INSTRUÇÕES |
Por favor, reproduza integralmente o trecho sobre a distribuição normal multivariada, sem alterar nenhum caractere.

Dizemos que \(\boldsymbol{X} = \left(\begin{array}{c} X_1 \\ \vdots \\ X_d \end{array}\right)\) é um vetor aleatório populacional normal multivariado se \(\boldsymbol{X}_n \sim N_d(\boldsymbol{\mu}, \Sigma)\), em que o vetor de parâmetros é \[ \theta = \left[\begin{array}{c} \mu_1 \\ \vdots \\ \mu_d \\ \sigma_{11} \\ \vdots \\ \sigma_{d1} \\ \vdots \\ \sigma_{dd} \end{array}\right] = \left[\begin{array}{c} \boldsymbol{\mu} \\ \mathrm{vech}\Sigma \end{array}\right] = (\boldsymbol{\mu}^T, (\mathrm{vech}\Sigma)^T)^T \]

em que \(\mathrm{vech}\Sigma\) é o vetor coluna com os elementos da triangular superior da matriz removidos: \[ \mathrm{vech} \left(\begin{array}{cc}\sigma_{11} & \sigma_{12} \\ \sigma_{12} & \sigma_{22} \end{array}\right) = \left(\begin{array}{c} \sigma_{11} \\ \sigma_{12} \\ \sigma_{22} \end{array}\right) \]

38.3 Amostra aleatória de uma normal multivariada

Dizemos que \(\boldsymbol{X}_1,\dots, \boldsymbol{X}_n\) é uma amostra aleatória de \(\boldsymbol{X} \sim N_d(\boldsymbol{\mu}, \Sigma)\) se, e somente se, \(\boldsymbol{X}_1,\dots,\boldsymbol{X}_n\) são independentes e \(\boldsymbol{X}_i \sim N_d(\boldsymbol{\mu}, \Sigma), i = 1, \dots, n\).

LINHAS DE DADOS |
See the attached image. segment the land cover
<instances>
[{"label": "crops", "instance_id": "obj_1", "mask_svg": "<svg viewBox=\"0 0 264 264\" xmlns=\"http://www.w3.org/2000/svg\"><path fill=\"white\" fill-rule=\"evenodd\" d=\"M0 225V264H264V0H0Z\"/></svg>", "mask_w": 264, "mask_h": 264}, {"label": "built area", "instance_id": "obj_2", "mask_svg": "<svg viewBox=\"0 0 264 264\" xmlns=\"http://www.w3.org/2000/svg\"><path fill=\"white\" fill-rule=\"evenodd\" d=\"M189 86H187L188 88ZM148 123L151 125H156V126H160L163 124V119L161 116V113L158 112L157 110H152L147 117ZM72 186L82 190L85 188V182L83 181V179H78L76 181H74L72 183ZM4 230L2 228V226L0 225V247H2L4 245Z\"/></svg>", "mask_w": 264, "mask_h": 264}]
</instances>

RESULTADO DA TAREFA |
Dizemos que \(\boldsymbol{X} = \left(\begin{array}{c} X_1 \\ \vdots \\ X_d \end{array}\right)\) é um vetor aleatório populacional normal multivariado se \(\boldsymbol{X}_n \sim N_d(\boldsymbol{\mu}, \Sigma)\), em que o vetor de parâmetros é \[ \theta = \left[\begin{array}{c} \mu_1 \\ \vdots \\ \mu_d \\ \sigma_{11} \\ \vdots \\ \sigma_{d1} \\ \vdots \\ \sigma_{dd} \end{array}\right] = \left[\begin{array}{c} \boldsymbol{\mu} \\ \mathrm{vech}\Sigma \end{array}\right] = (\boldsymbol{\mu}^T, (\mathrm{vech}\Sigma)^T)^T \]

em que \(\mathrm{vech}\Sigma\) é o vetor coluna com os elementos da triangular superior da matriz removidos: \[ \mathrm{vech} \left(\begin{array}{cc}\sigma_{11} & \sigma_{12} \\ \sigma_{12} & \sigma_{22} \end{array}\right) = \left(\begin{array}{c} \sigma_{11} \\ \sigma_{12} \\ \sigma_{22} \end{array}\right) \]

38.3 Amostra aleatória de uma normal multivariada

Dizemos que \(\boldsymbol{X}_1,\dots, \boldsymbol{X}_n\) é uma amostra aleatória de \(\boldsymbol{X} \sim N_d(\boldsymbol{\mu}, \Sigma)\) se, e somente se, \(\boldsymbol{X}_1,\dots,\boldsymbol{X}_n\) são independentes e \(\boldsymbol{X}_i \sim N_d(\boldsymbol{\mu}, \Sigma), i = 1, \dots, n\).